Common problems and fixes
| Problem | What to do |
|---|---|
| Error 500 on dashboard | Usually the database crashed. Run docker restart coolify-db and wait 30 seconds. |
| 502 Bad Gateway | Check if the app container is "unhealthy" in docker ps. Verify the health check path in your app settings. |
| Installation failed | Check /data/coolify/source/installation-YYYYMMDD-HHMMSS.log. Make sure Docker wasn't installed via Snap (not supported). |
Restart everything
If you've tried the above and nothing works, restart all Coolify services:
cd /data/coolify/source
docker compose --env-file .env -f docker-compose.yml -f docker-compose.prod.yml down
docker compose --env-file .env -f docker-compose.yml -f docker-compose.prod.yml up -d
Wait about a minute for everything to start up again.
Custom domain issues
If your custom domain isn't working, check the proxy logs:
docker logs coolify-proxy --tail 50
This will show you SSL certificate errors or reverse proxy problems.
Is there anything I don't like?
Honestly? The docs could be better. Sometimes I had to dig around to find what I needed. And if something breaks, the error messages aren't always helpful.

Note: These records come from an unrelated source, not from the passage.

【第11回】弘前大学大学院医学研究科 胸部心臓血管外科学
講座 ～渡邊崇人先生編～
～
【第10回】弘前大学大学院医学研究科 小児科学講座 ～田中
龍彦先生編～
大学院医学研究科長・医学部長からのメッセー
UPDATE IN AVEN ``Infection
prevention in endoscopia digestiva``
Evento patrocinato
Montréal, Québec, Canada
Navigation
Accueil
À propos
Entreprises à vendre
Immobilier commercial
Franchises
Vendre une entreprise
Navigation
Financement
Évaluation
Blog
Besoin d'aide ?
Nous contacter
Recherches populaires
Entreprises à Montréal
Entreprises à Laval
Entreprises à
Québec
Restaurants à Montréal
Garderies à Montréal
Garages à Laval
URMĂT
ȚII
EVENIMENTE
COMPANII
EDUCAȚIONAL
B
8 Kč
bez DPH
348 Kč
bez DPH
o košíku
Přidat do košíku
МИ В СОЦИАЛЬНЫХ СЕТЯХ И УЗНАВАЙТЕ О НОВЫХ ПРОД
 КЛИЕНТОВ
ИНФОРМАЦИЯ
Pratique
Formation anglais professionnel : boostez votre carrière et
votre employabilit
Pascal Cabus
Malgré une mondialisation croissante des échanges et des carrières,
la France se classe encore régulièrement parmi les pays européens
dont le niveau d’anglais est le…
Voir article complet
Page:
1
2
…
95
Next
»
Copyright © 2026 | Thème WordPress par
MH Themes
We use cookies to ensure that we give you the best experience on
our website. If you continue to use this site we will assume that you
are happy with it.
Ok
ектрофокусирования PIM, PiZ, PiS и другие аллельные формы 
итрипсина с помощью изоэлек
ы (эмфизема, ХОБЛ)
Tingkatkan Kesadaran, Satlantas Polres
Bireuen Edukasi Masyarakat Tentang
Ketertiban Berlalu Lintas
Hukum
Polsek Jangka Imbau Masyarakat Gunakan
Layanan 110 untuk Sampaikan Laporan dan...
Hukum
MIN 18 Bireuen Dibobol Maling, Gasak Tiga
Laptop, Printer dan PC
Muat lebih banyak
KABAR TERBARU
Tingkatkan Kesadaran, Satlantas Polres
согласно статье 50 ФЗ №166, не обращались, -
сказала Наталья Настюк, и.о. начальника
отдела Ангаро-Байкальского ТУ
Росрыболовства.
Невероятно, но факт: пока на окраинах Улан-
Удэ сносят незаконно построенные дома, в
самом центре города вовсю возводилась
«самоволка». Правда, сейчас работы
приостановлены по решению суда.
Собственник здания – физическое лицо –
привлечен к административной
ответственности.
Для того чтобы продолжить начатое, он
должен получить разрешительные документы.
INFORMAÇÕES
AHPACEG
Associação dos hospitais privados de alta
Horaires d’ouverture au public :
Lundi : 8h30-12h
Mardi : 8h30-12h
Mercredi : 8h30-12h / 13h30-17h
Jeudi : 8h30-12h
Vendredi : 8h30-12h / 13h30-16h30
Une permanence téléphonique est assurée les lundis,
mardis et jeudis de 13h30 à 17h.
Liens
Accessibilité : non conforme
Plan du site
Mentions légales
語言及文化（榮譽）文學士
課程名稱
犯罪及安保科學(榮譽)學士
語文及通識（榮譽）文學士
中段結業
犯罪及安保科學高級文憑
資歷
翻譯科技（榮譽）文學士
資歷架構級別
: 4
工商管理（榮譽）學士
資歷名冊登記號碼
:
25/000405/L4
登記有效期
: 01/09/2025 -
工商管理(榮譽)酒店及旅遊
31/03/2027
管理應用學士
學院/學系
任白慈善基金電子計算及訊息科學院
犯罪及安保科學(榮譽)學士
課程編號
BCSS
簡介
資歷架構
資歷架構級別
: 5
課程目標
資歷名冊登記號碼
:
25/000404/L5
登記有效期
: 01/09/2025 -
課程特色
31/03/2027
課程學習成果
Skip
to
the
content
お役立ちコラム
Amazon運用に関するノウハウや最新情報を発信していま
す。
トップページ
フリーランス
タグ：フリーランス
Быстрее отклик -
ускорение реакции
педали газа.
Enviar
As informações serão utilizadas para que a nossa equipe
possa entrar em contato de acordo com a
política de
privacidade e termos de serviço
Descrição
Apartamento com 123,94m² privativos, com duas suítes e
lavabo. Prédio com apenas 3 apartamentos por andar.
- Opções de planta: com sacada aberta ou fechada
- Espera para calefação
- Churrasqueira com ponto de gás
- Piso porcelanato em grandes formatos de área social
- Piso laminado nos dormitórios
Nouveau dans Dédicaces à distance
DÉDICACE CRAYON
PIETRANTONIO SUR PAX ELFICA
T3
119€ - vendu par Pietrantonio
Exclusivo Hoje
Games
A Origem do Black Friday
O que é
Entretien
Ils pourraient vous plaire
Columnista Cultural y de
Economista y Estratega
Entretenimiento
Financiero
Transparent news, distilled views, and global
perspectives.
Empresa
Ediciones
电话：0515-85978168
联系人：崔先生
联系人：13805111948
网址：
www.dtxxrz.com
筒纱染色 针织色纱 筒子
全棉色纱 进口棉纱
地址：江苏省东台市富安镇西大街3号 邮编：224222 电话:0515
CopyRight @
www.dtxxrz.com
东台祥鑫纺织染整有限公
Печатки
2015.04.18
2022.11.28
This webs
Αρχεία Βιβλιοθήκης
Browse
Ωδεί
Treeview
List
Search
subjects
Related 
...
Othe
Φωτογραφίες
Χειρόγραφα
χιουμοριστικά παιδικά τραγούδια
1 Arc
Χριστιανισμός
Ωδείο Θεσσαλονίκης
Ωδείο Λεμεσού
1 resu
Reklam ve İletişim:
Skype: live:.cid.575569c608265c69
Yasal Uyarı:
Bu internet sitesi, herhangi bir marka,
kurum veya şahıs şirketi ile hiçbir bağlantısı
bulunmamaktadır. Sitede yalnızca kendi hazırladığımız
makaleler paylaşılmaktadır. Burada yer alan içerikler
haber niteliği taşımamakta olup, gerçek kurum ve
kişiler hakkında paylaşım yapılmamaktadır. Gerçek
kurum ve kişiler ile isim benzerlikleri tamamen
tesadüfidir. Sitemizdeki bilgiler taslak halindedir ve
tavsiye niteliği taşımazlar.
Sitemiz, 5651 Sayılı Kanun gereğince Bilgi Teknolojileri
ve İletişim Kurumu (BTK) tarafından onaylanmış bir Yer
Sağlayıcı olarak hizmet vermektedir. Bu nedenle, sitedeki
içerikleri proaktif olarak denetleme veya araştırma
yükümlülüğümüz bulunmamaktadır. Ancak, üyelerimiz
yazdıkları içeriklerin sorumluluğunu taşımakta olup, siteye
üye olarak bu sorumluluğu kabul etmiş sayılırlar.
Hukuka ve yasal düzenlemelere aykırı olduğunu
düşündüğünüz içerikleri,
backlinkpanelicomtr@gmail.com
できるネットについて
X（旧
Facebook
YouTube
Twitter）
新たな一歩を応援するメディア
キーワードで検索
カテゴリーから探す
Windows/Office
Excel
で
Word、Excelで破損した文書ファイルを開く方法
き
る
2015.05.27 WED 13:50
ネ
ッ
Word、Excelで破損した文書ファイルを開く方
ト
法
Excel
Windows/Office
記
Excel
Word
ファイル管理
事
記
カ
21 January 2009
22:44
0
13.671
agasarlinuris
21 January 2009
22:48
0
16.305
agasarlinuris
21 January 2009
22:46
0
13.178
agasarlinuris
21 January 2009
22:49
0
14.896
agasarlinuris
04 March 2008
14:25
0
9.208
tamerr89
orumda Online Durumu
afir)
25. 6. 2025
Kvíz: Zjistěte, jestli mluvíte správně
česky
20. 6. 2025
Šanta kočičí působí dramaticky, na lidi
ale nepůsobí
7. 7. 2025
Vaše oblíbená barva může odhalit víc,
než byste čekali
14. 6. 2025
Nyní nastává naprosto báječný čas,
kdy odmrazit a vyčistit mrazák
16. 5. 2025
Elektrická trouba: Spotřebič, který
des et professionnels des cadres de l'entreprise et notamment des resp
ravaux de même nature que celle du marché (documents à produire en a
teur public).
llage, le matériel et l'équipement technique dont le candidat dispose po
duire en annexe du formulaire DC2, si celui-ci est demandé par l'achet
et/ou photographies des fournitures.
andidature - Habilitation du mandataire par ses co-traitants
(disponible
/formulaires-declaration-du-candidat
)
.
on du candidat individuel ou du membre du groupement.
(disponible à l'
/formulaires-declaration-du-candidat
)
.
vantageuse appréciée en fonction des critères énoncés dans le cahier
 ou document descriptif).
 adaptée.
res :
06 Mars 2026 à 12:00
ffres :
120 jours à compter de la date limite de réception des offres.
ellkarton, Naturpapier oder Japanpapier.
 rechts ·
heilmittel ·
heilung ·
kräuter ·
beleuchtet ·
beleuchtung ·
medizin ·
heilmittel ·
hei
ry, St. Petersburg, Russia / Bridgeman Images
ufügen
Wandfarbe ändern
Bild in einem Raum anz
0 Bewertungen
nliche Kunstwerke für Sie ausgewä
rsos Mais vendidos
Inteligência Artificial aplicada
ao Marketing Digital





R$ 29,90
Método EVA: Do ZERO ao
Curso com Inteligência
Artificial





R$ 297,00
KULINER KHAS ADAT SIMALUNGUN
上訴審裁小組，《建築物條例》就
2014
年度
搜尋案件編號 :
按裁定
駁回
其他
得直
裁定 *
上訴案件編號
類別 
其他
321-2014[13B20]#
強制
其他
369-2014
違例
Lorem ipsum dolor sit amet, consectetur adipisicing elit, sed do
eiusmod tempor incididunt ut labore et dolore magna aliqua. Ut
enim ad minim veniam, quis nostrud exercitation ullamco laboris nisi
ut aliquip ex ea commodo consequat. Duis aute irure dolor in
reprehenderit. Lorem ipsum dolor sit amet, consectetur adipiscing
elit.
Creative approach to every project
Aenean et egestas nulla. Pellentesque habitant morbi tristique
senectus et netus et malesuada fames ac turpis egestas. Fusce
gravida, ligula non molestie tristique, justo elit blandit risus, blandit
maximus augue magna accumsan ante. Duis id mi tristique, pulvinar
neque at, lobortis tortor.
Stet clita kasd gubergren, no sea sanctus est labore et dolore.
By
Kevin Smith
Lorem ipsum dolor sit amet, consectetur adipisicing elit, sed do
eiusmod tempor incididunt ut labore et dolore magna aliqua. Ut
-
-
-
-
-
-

But the discord community is solid. The GitHub repo is active. And once everything is running, it just sits there and works. I haven't had to touch it in weeks.
If you have a VPS and you're paying for multiple hosting platforms, install Coolify. It'll take you 10 minutes and it might save you a lot of money. Everything in one place: one dashboard, one server, plus automatic server updates, SSL certificates, and reverse proxy.
Check out Coolify
No affiliate links here. Coolify is free and open source. I'm just sharing what works for me. Go check it out for yourself.